Fraudes à MaPrimeRénov' : des avocats plaident la relaxe des prévenus

Depuis le 9 mars, sept prévenus, âgés de 27 à 46 ans, comparaissent devant le tribunal correctionnel de Paris pour fraudes à l'aide MaPrimeRénov’.
Une affaire d’« organisation structurée dans l'objectif de capter illégalement des fonds publics », où « chacun avait son rôle », selon Emmanuelle Fraysse. La procureure européenne déléguée – car l’UE subventionne en partie MaPrimeRénov’ – avait requis des peines allant jusqu’à deux ans de prison ferme, ce lundi 24 mars. Les avocats de la défense, eux, plaident pour une relaxe des prévenus, ce mercredi 25 mars.
Rappel des faits reprochés
Entre mi-2022 et début 2023, 2 080 dossiers frauduleux auraient été déposés pour percevoir une subvention à la réalisation d'un audit énergétique.
Dans ce système « pyramidal » selon la procureure, des démarcheurs se présentaient chez des particuliers pour recueillir des données personnelles et établir des audits, qui se révèlent non conformes, voire inexistants selon l'enquête.
Ces démarcheurs étaient recrutés par la société Pati, à la demande de l'entreprise UG Audit, qui déposait, au nom des particuliers, des demandes de subvention MaPrimeRénov', allant de 300 à 500 euros par dossier, souvent complétées par un forfait «assistance à maîtrise d'ouvrage » de 150 euros.
Une autre société, dont le président est l'oncle d'un des gérants de UG Audit, percevait les subventions avant de les redistribuer.
Pour rappel, l’Agence nationale pour l’amélioration de l’habitat (Anah), qui délivre les aides MaPrimeRénov’, a annoncé avoir déjoué 21 000 tentatives de fraudes en 2025. Montant d’argent public sauvé : 174 millions d'euros.
L’« absence d'intention délictuelle » invoquée par la défense
Me Antoine Ory, avocat d'Arif D., gérant officiel d'UG Audit, a plaidé mercredi « l'absence d'intention délictuelle » de son client, qui n'a pas donné de consignes dirigées vers la fraude, selon lui.
Il a rappelé qu'Arif D. n'était « pas en lien avec les démarcheurs » et qu'il a procédé à une « rupture du contrat » qui le liait à la société Pati « aux torts exclusifs de Pati ».

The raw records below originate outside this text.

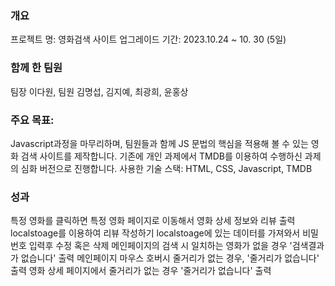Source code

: ### 개요
프로젝트 명: 영화검색 사이트 업그레이드
기간: 2023.10.24 ~ 10. 30 (5일)

### 함께 한 팀원
팀장 이다원, 팀원 김명섭, 김지예, 최광희, 윤홍상

### 주요 목표:
Javascript과정을 마무리하며, 팀원들과 함께 JS 문법의 핵심을 적용해 볼 수 있는 영화 검색 사이트를 제작합니다.
기존에 개인 과제에서 TMDB를 이용하여 수행하신 과제의 심화 버전으로 진행합니다.
사용한 기술 스택: HTML, CSS, Javascript, TMDB

### 성과
특정 영화를 클릭하면 특정 영화 페이지로 이동해서 영화 상세 정보와 리뷰 출력
localstoage를 이용하여 리뷰 작성하기
localstoage에 있는 데이터를 가져와서 비밀번호 입력후 수정 혹은 삭제
메인페이지의 검색 시 일치하는 영화가 없을 경우 '검색결과가 없습니다' 출력
메인페이지 마우스 호버시 줄거리가 없는 경우, '줄거리가 없습니다' 출력
영화 상세 페이지에서 줄거리가 없는 경우 '줄거리가 없습니다' 출력
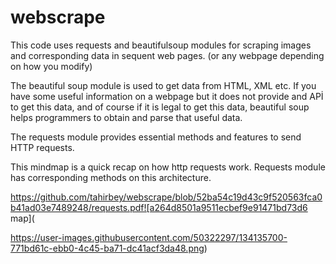 # webscrape
This code uses requests and beautifulsoup modules for scraping images and corresponding data in sequent web pages. (or any webpage depending on how you modify)

The beautiful soup module is used to get data from HTML, XML etc. If you have some useful information on a webpage but it does not provide and APİ to get this data, and of course if it is legal to get this data, beautiful soup helps programmers to obtain and parse that useful data. 

The requests module provides essential methods and features to send HTTP requests.

This mindmap is a quick recap on how http requests work. Requests module has corresponding methods on this architecture.


https://github.com/tahirbey/webscrape/blob/52ba54c19d43c9f520563fca0b41ad03e7489248/requests.pdf![a264d8501a9511ecbef9e91471bd73d6 map](

https://user-images.githubusercontent.com/50322297/134135700-771bd61c-ebb0-4c45-ba71-dc41acf3da48.png)

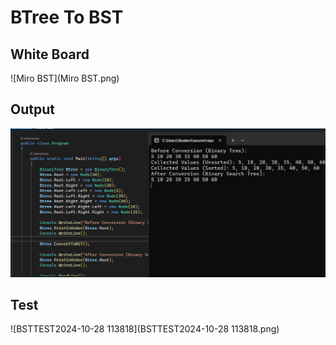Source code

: # BTree To BST
 ## White Board
 ![Miro BST](Miro BST.png)
 ## Output
 ![output](output.png)
 ## Test
 ![BSTTEST2024-10-28 113818](BSTTEST2024-10-28 113818.png)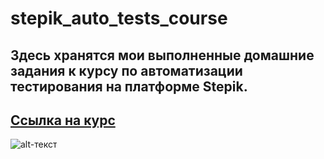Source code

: # stepik_auto_tests_course
## Здесь хранятся мои выполненные домашние задания к курсу по автоматизации тестирования на платформе Stepik.
## [Ссылка на курс](https://stepik.org/575)
![alt-текст](https://miro.medium.com/proxy/1*HJpcblBvD8MpqAEZZXWVgg.png ":^)")

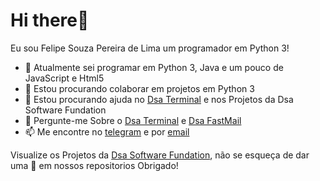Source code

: # Hi there👋
Eu sou Felipe Souza Pereira de Lima um programador em Python 3!

- 🔭 Atualmente sei programar em Python 3, Java e um pouco de JavaScript e Html5
- 👯 Estou procurando colaborar em projetos em Python 3
- 🤔 Estou procurando ajuda no [Dsa Terminal](https://github.com/Dsa-Terminal/Dsa-Terminal) e nos Projetos da Dsa Software Fundation
- 💬 Pergunte-me Sobre o [Dsa Terminal](https://github.com/Dsa-Terminal/Dsa-Terminal) e [Dsa FastMail](https://github.com/Dsa-Software/Fastmail)
- 📫 Me encontre no [telegram](https:/t.me/felipe_souza_pereira_lima) e por [email](mailto:salve.laborator@gmail.com)

Visualize os Projetos da [Dsa Software Fundation](https://github.com/Dsa-Software), não se esqueça de dar uma 🌟 em nossos repositorios
Obrigado!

Quant au patron de Pati, Pierre-Alexandre T., « il a simplement sourcé des commerciaux dans une entreprise, mais il n'a pas donné de consignes » sur les audits, a défendu son avocat Me Ludovic Elbaz.
Vivien M., seul prévenu poursuivi pour complicité de fraude en bande organisée, est lui accusé d'avoir transmis les certifications nécessaires à la validité des audits. Son avocate Me Louise Hennon conteste la connaissance de l'utilisation frauduleuse de ces certifications.
Un plaidoyer qui conclut ce procès le 25 mars. Verdict attendu le 8 juin prochain.